A tender offer, sometimes called a buyback, is a type of secondary transaction where existing holders of private company shares sell them back to the company or to outside investors. Usually, a tender offer applies only to a limited number of available shares.
Since tender offers are only open to employee shareholders, they may help to foster a culture of ownership while encouraging employee retention. This may make them momentous events in a private company’s lifecycle.
Yet sometimes, one of the most critical times in the employee tender offer process is what comes immediately after it. With cash or shares in hand, your employees may be left with questions such as: How will I be taxed on the proceeds of my sale? What happens to the rest of my holdings? What should I do with the money I receive from the tender offer?
Ideally, employees will consult a tax or financial advisor prior to participating in a tender offer to get answers to these questions and more. After all, tender offers can be complex and individual tax and financial situations can change significantly once employees actually receive their proceeds. That said, employers may have a role to play in helping employees answer some of their questions about tender offers in a quest to promote a healthy equity ownership culture.
Calculating the Tax Bill
A question that commonly arises in the wake of a tender offer relates to its tax implications. While the tax implications of various equity holdings are very complex, at the completion of the tender offer, every employee should have a clear understanding of how their proceeds will be taxed (as ordinary income, or short- or long-term capital gains taxes), whether they will need to pay an Alternative Minimum Tax (AMT) and if the proceeds from their sale push them into a higher marginal tax bracket.

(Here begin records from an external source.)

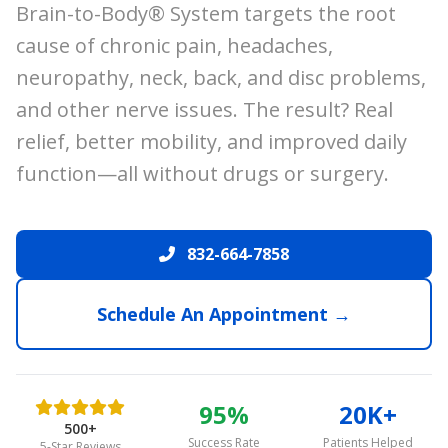
Brain-to-Body® System targets the root
cause of chronic pain, headaches,
neuropathy, neck, back, and disc problems,
and other nerve issues. The result? Real
relief, better mobility, and improved daily
function—all without drugs or surgery.
832-664-7858
Schedule An Appointment →
95%
20K+
500+
Success Rate
Patients Helped
5-Star Reviews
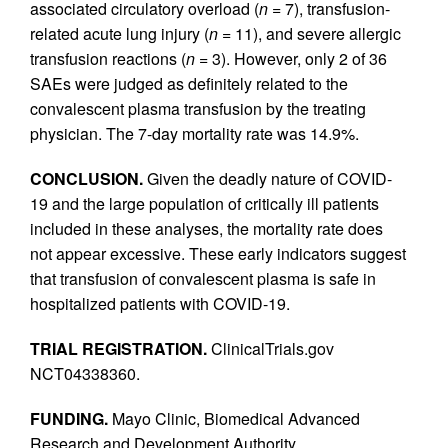
associated circulatory overload (
n
= 7), transfusion-
related acute lung injury (
n
= 11), and severe allergic
transfusion reactions (
n
= 3). However, only 2 of 36
SAEs were judged as definitely related to the
convalescent plasma transfusion by the treating
physician. The 7-day mortality rate was 14.9%.
CONCLUSION.
Given the deadly nature of COVID-
19 and the large population of critically ill patients
included in these analyses, the mortality rate does
not appear excessive. These early indicators suggest
that transfusion of convalescent plasma is safe in
hospitalized patients with COVID-19.
TRIAL REGISTRATION.
ClinicalTrials.gov
NCT04338360.
FUNDING.
Mayo Clinic, Biomedical Advanced
Research and Development Authority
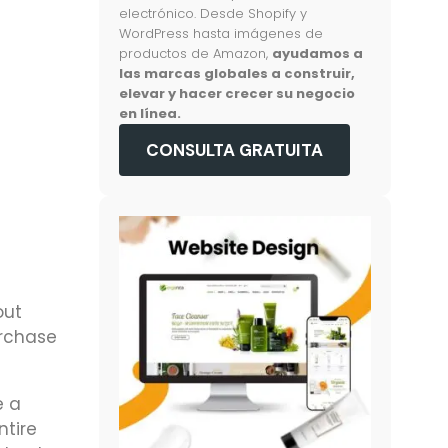
electrónico. Desde Shopify y
WordPress hasta imágenes de
productos de Amazon,
ayudamos a
las marcas globales a construir,
elevar y hacer crecer su negocio
en línea.
CONSULTA GRATUITA
out
urchase
e a
ntire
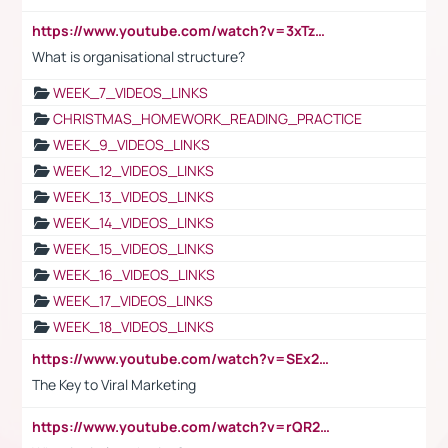
https://www.youtube.com/watch?v=3xTzqRi-sXg
What is organisational structure?
WEEK_7_VIDEOS_LINKS
CHRISTMAS_HOMEWORK_READING_PRACTICE
WEEK_9_VIDEOS_LINKS
WEEK_12_VIDEOS_LINKS
WEEK_13_VIDEOS_LINKS
WEEK_14_VIDEOS_LINKS
WEEK_15_VIDEOS_LINKS
WEEK_16_VIDEOS_LINKS
WEEK_17_VIDEOS_LINKS
WEEK_18_VIDEOS_LINKS
https://www.youtube.com/watch?v=SEx21vEpLdo
The Key to Viral Marketing
https://www.youtube.com/watch?v=rQR2t3F6Tsk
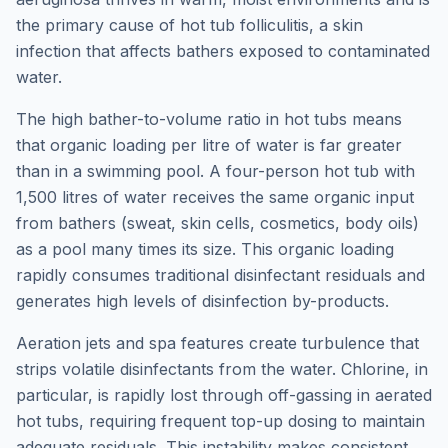
the primary cause of hot tub folliculitis, a skin
infection that affects bathers exposed to contaminated
water.
The high bather-to-volume ratio in hot tubs means
that organic loading per litre of water is far greater
than in a swimming pool. A four-person hot tub with
1,500 litres of water receives the same organic input
from bathers (sweat, skin cells, cosmetics, body oils)
as a pool many times its size. This organic loading
rapidly consumes traditional disinfectant residuals and
generates high levels of disinfection by-products.
Aeration jets and spa features create turbulence that
strips volatile disinfectants from the water. Chlorine, in
particular, is rapidly lost through off-gassing in aerated
hot tubs, requiring frequent top-up dosing to maintain
adequate residuals. This instability makes consistent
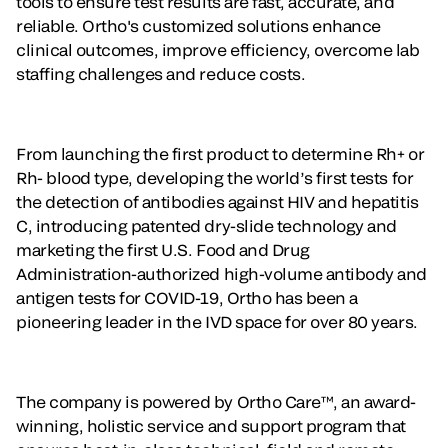
tools to ensure test results are fast, accurate, and
reliable. Ortho's customized solutions enhance
clinical outcomes, improve efficiency, overcome lab
staffing challenges and reduce costs.
From launching the first product to determine Rh+ or
Rh- blood type, developing the world’s first tests for
the detection of antibodies against HIV and hepatitis
C, introducing patented dry-slide technology and
marketing the first U.S. Food and Drug
Administration-authorized high-volume antibody and
antigen tests for COVID-19, Ortho has been a
pioneering leader in the IVD space for over 80 years.
The company is powered by Ortho Care™, an award-
winning, holistic service and support program that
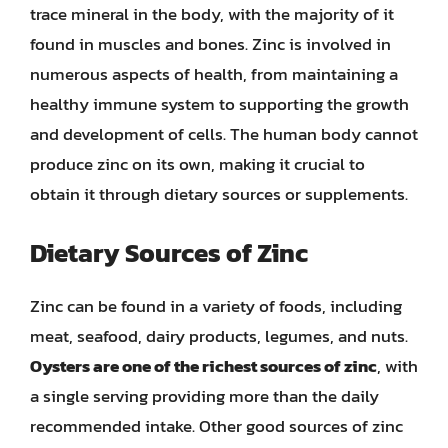
trace mineral in the body, with the majority of it
found in muscles and bones. Zinc is involved in
numerous aspects of health, from maintaining a
healthy immune system to supporting the growth
and development of cells. The human body cannot
produce zinc on its own, making it crucial to
obtain it through dietary sources or supplements.
Dietary Sources of Zinc
Zinc can be found in a variety of foods, including
meat, seafood, dairy products, legumes, and nuts.
Oysters are one of the richest sources of zinc
, with
a single serving providing more than the daily
recommended intake. Other good sources of zinc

One way to convey this information at a high level is by preparing an information package to share with employees. At the same time, it may be a good idea to bring in a tax or financial professional to communicate all of this to employees prior to the tender offer. If your employees still have questions after that, consider providing additional resources or access to a Certified Professional Accountant who can help them map out their tax obligations and complete the forms necessary to report the sale or exchange of capital assets on their tax returns. Tax and financial professionals can also walk employees through options to potentially lower their overall tax bill, such as through charitable giving or leveraged gifting to a family member.